Online learning, MOOC’s, and the Deterioration of Community

Let's hear it for "co-presence"!

Postman, 1995: “When two human beings get together, they're co-present, there is built into it a certain responsibility we have for each other, and when people are co-present in family relationships and other relationships, that responsibility is there. You can't just turn off a person. On the Internet, you can. And I wonder if this doesn't diminish that built-in, human sense of responsibility we have for each other. Then also one wonders about social skills; that after all, talking to someone on the Internet is a different proposition from being in the same room with someone--not in terms of responsibility but just in terms of revealing who you are and discovering who the other person is. As a matter of fact, I'm one of the few people not only that you're likely to interview but maybe ever meet who is opposed to the use of personal computers in school because school, it seems to me, has always largely been about how to learn as part of a group. School has never really been about individualized learning but about how to be socialized as a citizen and as a human being, so that we, we have important rules in school, always emphasizing the fact that one is part of a group. And I worry about the personal computer because it seems, once again to emphasize individualized learning, individualized activity.”



Support Your Local Baker! (And Professor, too!)

No one would argue that access to higher education shouldn't be broadened. But one effect of this process will likely be the laying off of thousands of professors who are building communities across the country by forming relationships with students, fellow faculty, community leaders, and the general public.

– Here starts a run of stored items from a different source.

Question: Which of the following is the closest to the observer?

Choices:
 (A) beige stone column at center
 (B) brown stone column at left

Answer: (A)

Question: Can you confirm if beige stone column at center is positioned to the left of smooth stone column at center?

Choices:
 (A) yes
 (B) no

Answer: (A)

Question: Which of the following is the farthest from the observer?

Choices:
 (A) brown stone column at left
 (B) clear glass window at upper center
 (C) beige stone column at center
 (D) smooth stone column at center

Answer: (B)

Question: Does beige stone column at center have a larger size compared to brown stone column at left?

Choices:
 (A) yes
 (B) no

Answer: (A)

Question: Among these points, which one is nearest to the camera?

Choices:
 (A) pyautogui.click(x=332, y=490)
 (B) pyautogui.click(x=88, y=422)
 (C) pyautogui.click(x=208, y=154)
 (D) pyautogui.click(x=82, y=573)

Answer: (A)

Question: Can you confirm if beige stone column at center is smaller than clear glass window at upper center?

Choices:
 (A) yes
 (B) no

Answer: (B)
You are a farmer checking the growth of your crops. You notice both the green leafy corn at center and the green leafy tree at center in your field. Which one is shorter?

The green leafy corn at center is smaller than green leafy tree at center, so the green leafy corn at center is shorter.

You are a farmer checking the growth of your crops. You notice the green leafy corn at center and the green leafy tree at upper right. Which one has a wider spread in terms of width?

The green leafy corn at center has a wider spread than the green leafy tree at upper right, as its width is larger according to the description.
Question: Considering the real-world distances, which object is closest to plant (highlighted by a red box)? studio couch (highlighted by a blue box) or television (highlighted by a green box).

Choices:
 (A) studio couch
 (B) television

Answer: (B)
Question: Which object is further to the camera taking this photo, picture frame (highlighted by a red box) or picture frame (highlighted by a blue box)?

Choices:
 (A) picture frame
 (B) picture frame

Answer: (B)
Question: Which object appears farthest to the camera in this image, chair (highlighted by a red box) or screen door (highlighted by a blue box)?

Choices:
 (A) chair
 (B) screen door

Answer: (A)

One thing we've learned from the history of science is that the more researchers, the better. A large community of inquiry helps find mistakes and leads to greater numbers of unexpected combinations of ideas and talents. The danger of the Coursera phenomenon is that it breeds the (false) notion of learning by the "Great Professor."

In contrast, I'd suggest that every town needs local heroes: great bakers, a great restauranteurs, and yes, great professors. Knowledge at a distance, via technology, may save a soul here or there (by bringing water to an educational desert or two), but it wittingly or unwittingly furthers the reduction of knowledge to information and impoverishes the connections which make society humane.